- И вот поэтому…
- Скажи мне одну вещь, - прервал только начавшего изложение основного своего посыла Горво Картограф. – Касательно его природы. Да, он Избранный. С великой целью и тому подобное. Но! С этим можно смириться. Однако с одной вещью, по моему мнению, так легко сжиться нельзя. Одной небольшой деталькой касательно происхождения. Он… из другого мира?
Картограф произнес этот вопрос так, словно удовлетворить его мог лишь отказ. Прямой, линейный отказ.
Он не любил существ из других измерений, пускай сам никогда с ними и не встречался, узнавая об особенностях их поведения из книг.
Герои из иных миров, новаторы из иных миров, любители подчеркнуть свою необычность из иных миров – некоторые из них подчас приносили неплохие идеи, вроде упрощенного создания недорогой бумаги. Или идеи складывать несколько картин в одну историю, обычно достаточно похабного содержания.
Однако обычно попаданцы приносили за собой войны, интриги и геноцид (Слово «геноцид», кстати, тоже принесли они. До этого слово с очень близким значением существовало только на языке королевства Эшингар, и означало оно, дословно, «Доминирование уничтожением»). И не то чтобы этого не хватало и без них, однако обычно за эти дела брались уже имеющие в этом опыт существа, чья мотивация обыкновенно была несколько более развитой, нежели простое желание власти и богатства. Вернее, обычно такой она и была, но это было черное, холодное желание властвовать от существ, изначально считающих этот мир своим домом, то есть понимающих, какие границы иногда переступать не следует.
И это было куда уж лучше, чем необъяснимые и противоречивые порывы от тех, кто мог бы назвать всех окружающих декорациями на своей сцене самоутверждения.
- Его тело – полностью оригинальная материальная оболочка, но разум состоит из симбиоза нескольких самостоятельных структур.
-Для меня это звучит, как произнесенные задом-наперед дворфийские поговорки.
Горво вздохнул. Сделал он это единственно ради того, чтобы выразить собственное недовольство своим собеседником. Потом он щелкнул своими пальцами – и на колени Картографа шлепнулся взявшийся из понятного ниоткуда необычного вида фрукт.
Одна половника его выглядела, как переспевшая виноградина с весьма прозрачной кожицей, другая – как орех-камнелом, со своим серым панцирем, который местные полуразумные обезьяны использовали, чтобы отбирать друг у друга что-то более съедобное, чем то, что находилось у них в руке, пускай даже это и было обломком камня.
Скреплены эти половники единого целого были неровно, в некоторых местах прозрачная кожица глубоко входила в серый панцирь.
- Это – наглядная демонстрация внутреннего строения его разума.
- Выглядит… как чья-то фундаментальная ошибка, - заметил Картограф, вертя вещицу в костлявых руках.
- И тем не менее, даже это – часть грандиозного плана.
- Грандиозного плана? Какого?
- Если бы я только знал…
Горво положил свою руку на плечо Картографа, при этом ее остаточно длины все равно бы хватило, чтобы как минимум один раз опоясать костлявое тело.
- Если бы я знал…
Опомнившись, божок убрал свою руку, заставив ее испариться в воздухе.
- Но перейдем к сути.
Покинув территорию озера, я продолжил свой путь, стараясь как можно внимательнее вглядываться в окружающую меня природу. Она, впрочем, пока что принесла мне лишь один сюрприз, заключавшийся в отсутствии каких-либо враждебно настроенных тварей, кроме моего тела.

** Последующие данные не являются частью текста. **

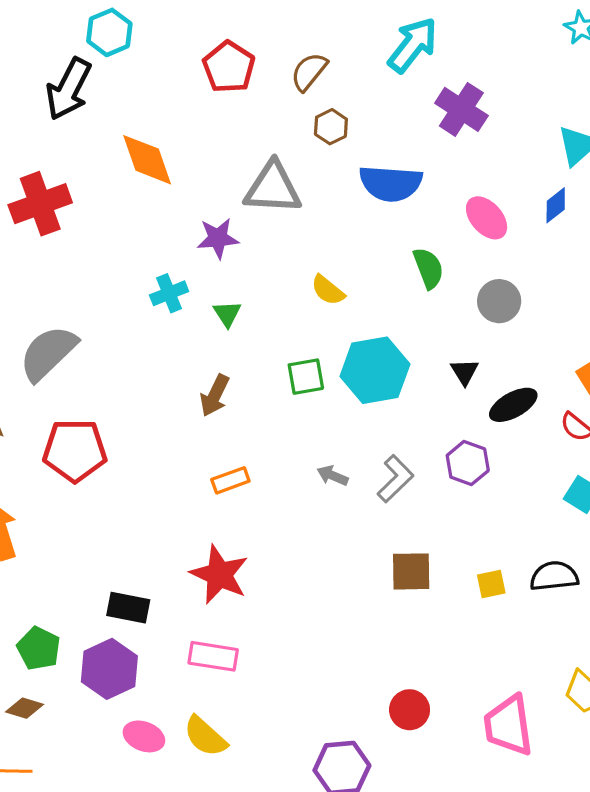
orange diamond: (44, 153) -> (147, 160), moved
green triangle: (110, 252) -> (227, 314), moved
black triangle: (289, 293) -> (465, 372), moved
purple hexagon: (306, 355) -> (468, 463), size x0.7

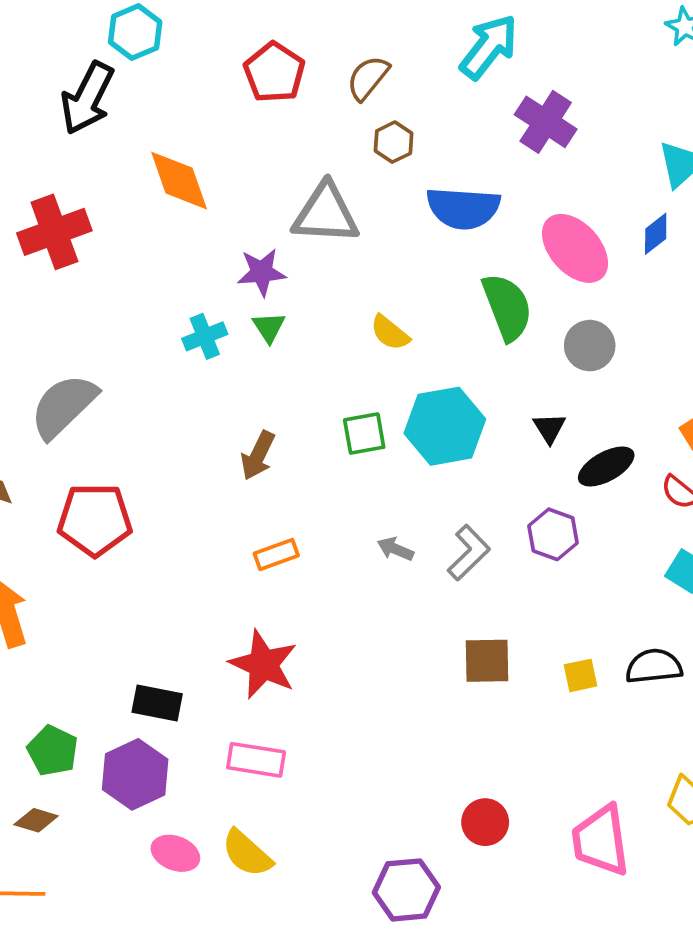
pink ellipse: (487, 218) -> (575, 248), size x1.4
green semicircle: (428, 268) -> (507, 307), size x1.4
green triangle: (227, 314) -> (269, 327), moved

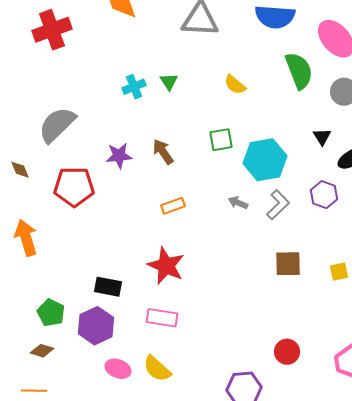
purple star: (262, 272) -> (119, 156), moved
cyan hexagon: (445, 426) -> (265, 160), moved
brown arrow: (258, 456) -> (163, 152), turned 120

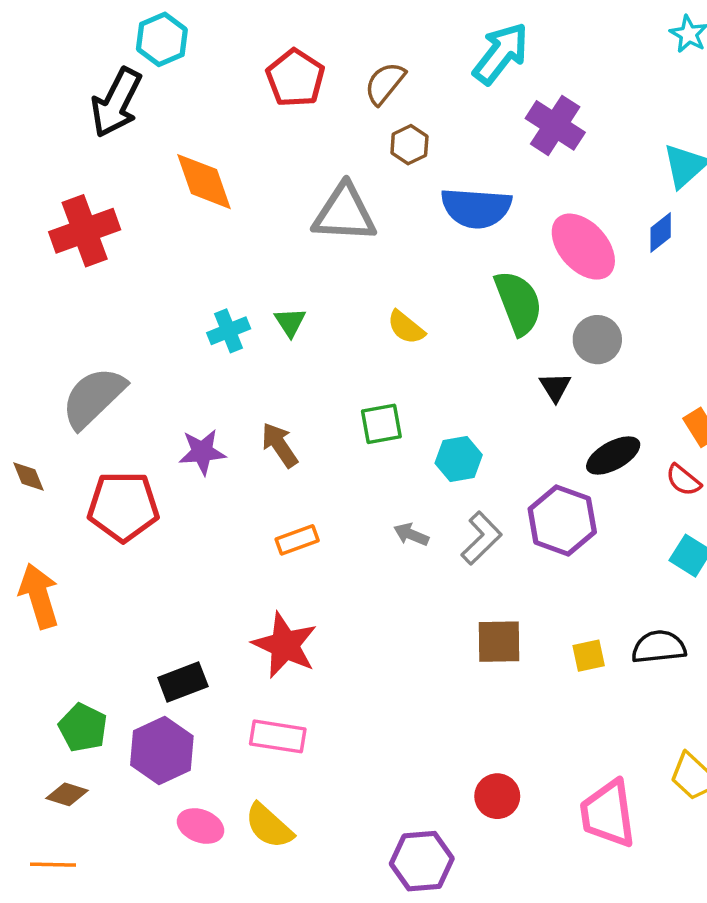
black triangle: (322, 137) -> (555, 387), moved
cyan hexagon: (265, 160) -> (459, 459), size x0.6
purple hexagon: (324, 195) -> (562, 520), size x1.4
black rectangle: (108, 287) -> (183, 682), turned -32

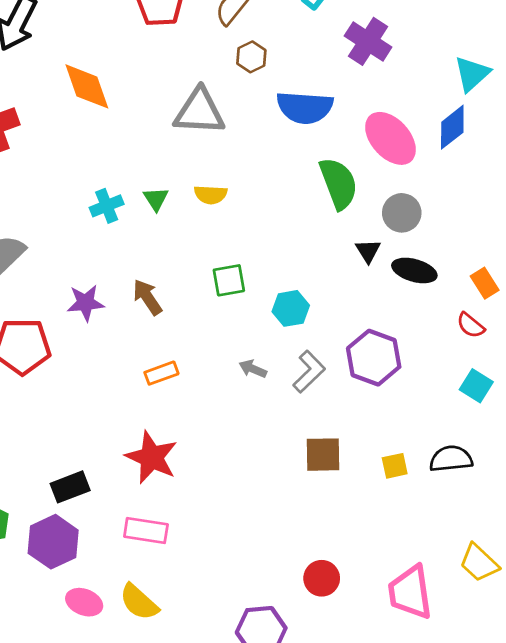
blue diamond: (661, 233) -> (452, 127), size x1.4
yellow semicircle: (406, 327) -> (211, 195), moved, turned -36
black ellipse: (613, 456) -> (414, 270), moved, turned 45

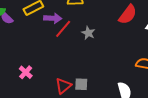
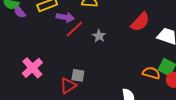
pink cross: (26, 72) -> (32, 68), size x1.5
gray square: (81, 84) -> (78, 75), moved

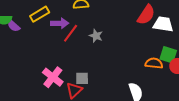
red semicircle: (140, 22) -> (146, 15), moved
pink cross: (32, 68) -> (53, 77), moved

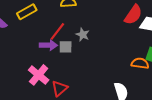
purple arrow: (60, 23) -> (48, 45), moved
gray square: (82, 78) -> (66, 47), moved

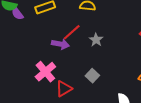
gray square: (66, 47) -> (92, 76), moved, turned 32

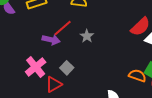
gray square: (92, 76) -> (67, 68), moved

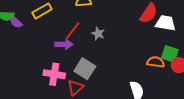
pink cross: (36, 67) -> (54, 74), turned -30
gray square: (67, 68) -> (85, 69), size x1.5

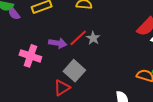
red line: (73, 31) -> (78, 38), moved
pink cross: (54, 74) -> (30, 56), moved

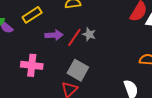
purple arrow: (58, 43) -> (54, 35), moved

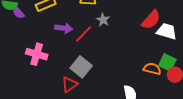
gray star: (89, 34) -> (103, 20), moved

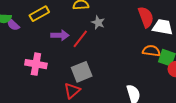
red semicircle: (151, 20) -> (146, 17), turned -55
gray square: (81, 67) -> (82, 72), turned 35
orange semicircle: (152, 69) -> (151, 51), moved

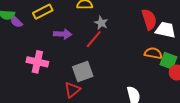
red line: (80, 39) -> (94, 39), moved

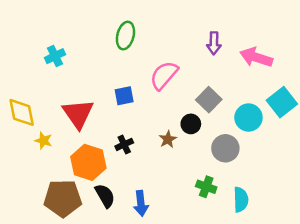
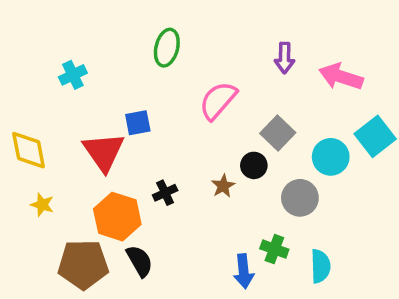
blue square: (124, 96) -> (138, 123), moved
yellow star: (43, 141) -> (42, 205), moved
blue arrow: (141, 203) -> (244, 271), moved

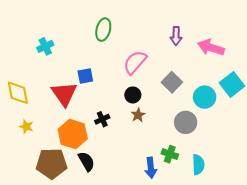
black circle: (254, 165) -> (133, 95), moved

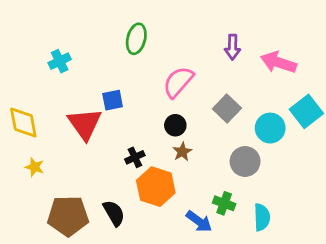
orange hexagon: (73, 134) -> (156, 187), moved
blue arrow: (151, 168) -> (199, 221), turned -48

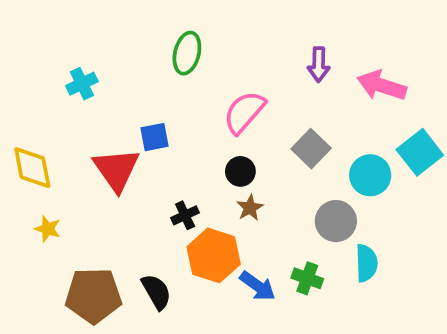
cyan semicircle: (262, 217) -> (366, 263), moved
blue arrow: (199, 221) -> (258, 286), moved

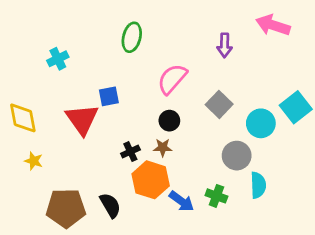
pink arrow: (382, 86) -> (273, 25), moved
brown star: (250, 208) -> (163, 148), moved, turned 30

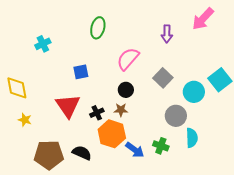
pink arrow: (273, 25) -> (203, 19), turned -65
red triangle: (82, 119) -> (68, 106), moved
black semicircle: (110, 205) -> (82, 153), turned -36

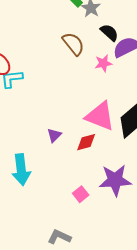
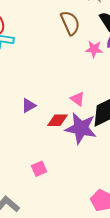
pink triangle: (100, 116) -> (77, 99), size x0.5
purple star: (115, 180) -> (81, 128), moved

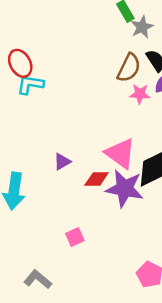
brown semicircle: (70, 23) -> (129, 68), moved, turned 50
pink triangle: (77, 99) -> (120, 153), size x1.8

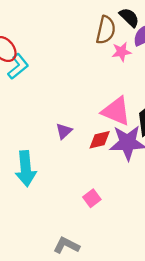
cyan L-shape: (30, 85) -> (18, 66), turned 145

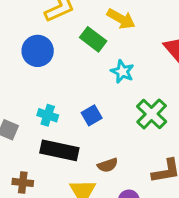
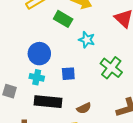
blue circle: (38, 51) -> (39, 54), moved
blue square: (92, 115) -> (68, 74), turned 32

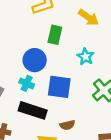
green rectangle: (63, 19) -> (55, 35), moved, turned 60
blue square: (68, 74) -> (59, 87), size x1.6

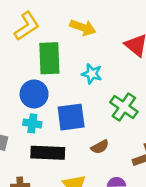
green rectangle: (55, 35) -> (49, 58), size x1.4
brown semicircle: (67, 125) -> (100, 147), moved

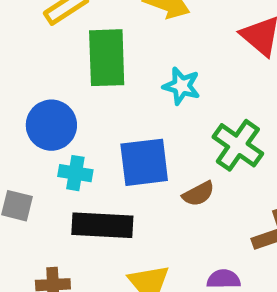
blue circle: (34, 94) -> (51, 125), moved
brown semicircle: (100, 147) -> (198, 194), moved

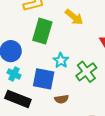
cyan star: (182, 86) -> (61, 60), moved
green cross: (238, 145) -> (86, 72), moved

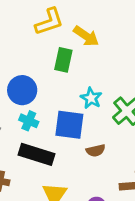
yellow arrow: (74, 17) -> (86, 36), moved
green rectangle: (42, 31) -> (63, 60), size x0.7

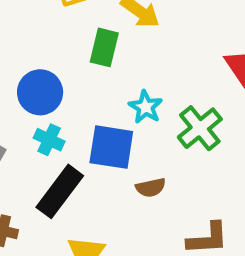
black rectangle: (36, 154) -> (60, 191), turned -72

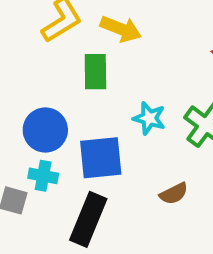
cyan cross: (49, 140) -> (43, 176), moved
blue square: (111, 147) -> (101, 158), moved

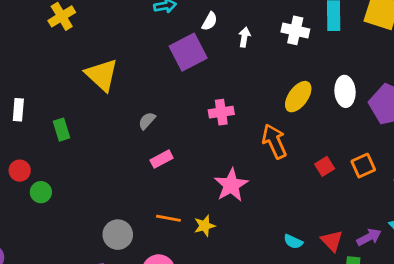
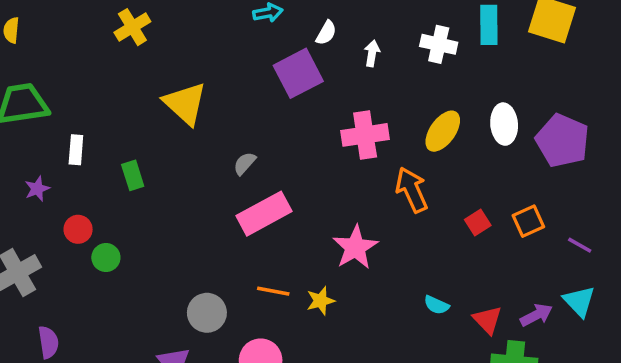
pink cross: (221, 112) -> (365, 135), moved, size x1.4
pink rectangle: (162, 159) -> (264, 214), size x1.8
cyan semicircle: (293, 242) -> (436, 305), moved

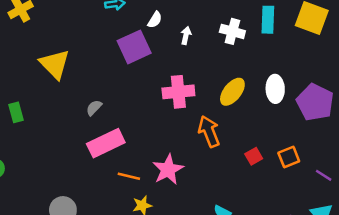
orange line: (273, 291) -> (129, 176), moved

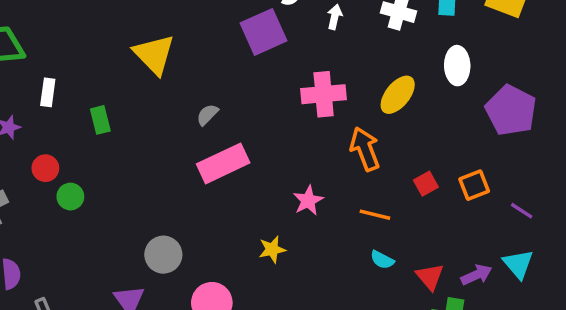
white ellipse: (275, 89) -> (457, 66), moved
pink star: (168, 170) -> (308, 201), size x0.7
orange line: (129, 176) -> (375, 215), moved

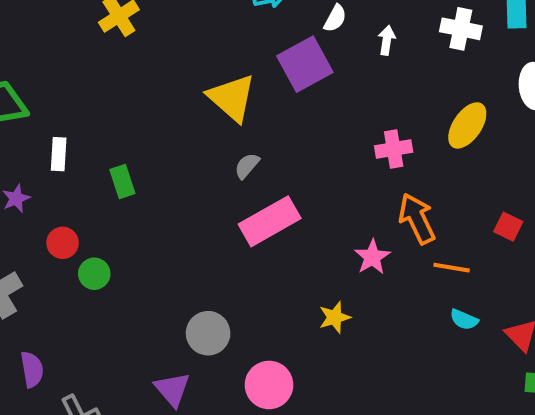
yellow triangle: (154, 54) -> (232, 98), moved
pink cross: (324, 94) -> (394, 149), moved, size x0.7
orange arrow: (365, 149) -> (417, 219), moved
red square: (426, 184) -> (508, 227), turned -30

Проходя близко около водной глади, я старался не обращать внимания на свое отражение в нем. Мне решительно не нравился мой внешний вид, и меня в моих чувствах не останавливал даже тот факт, что он был создан специально для меня моим Божеством.
Моя белая кожа была куда белее любых вещей, которые встречались мне на пути. Ее цвету могла соответствовать разве что морская пена, и то, при условии, что я видел ее очень ограниченное количество раз.
Мое тело было большим. Больше, чем у Картографа. Больше, чем у рыжеволосых аборигенов. Однако, оно все равно уступало в габаритах многим из четвероногих хищников, которых мне иногда приходилось видеть, лежа часами в засаде на исполинских змей.
У меня были ноги и руки, и на каждой из них было по пять пальцев, и на каждом из них было по одному черному ногтю. Эти конечности являлись частью того ограниченного количества моих органических частей, коими мое сознание были удовлетворено.
С куда большим скепсисом оно относилось к моей голове. И если к плотно прилегающим к затылку коротким рогам, смотрящим в ту же сторону, что и глаза, оно могло применить словосочетание «Интересная особенность», находя некоторую толику удовольствия в их поглаживании, то касательно лица и волос разум высказывался куда категоричнее.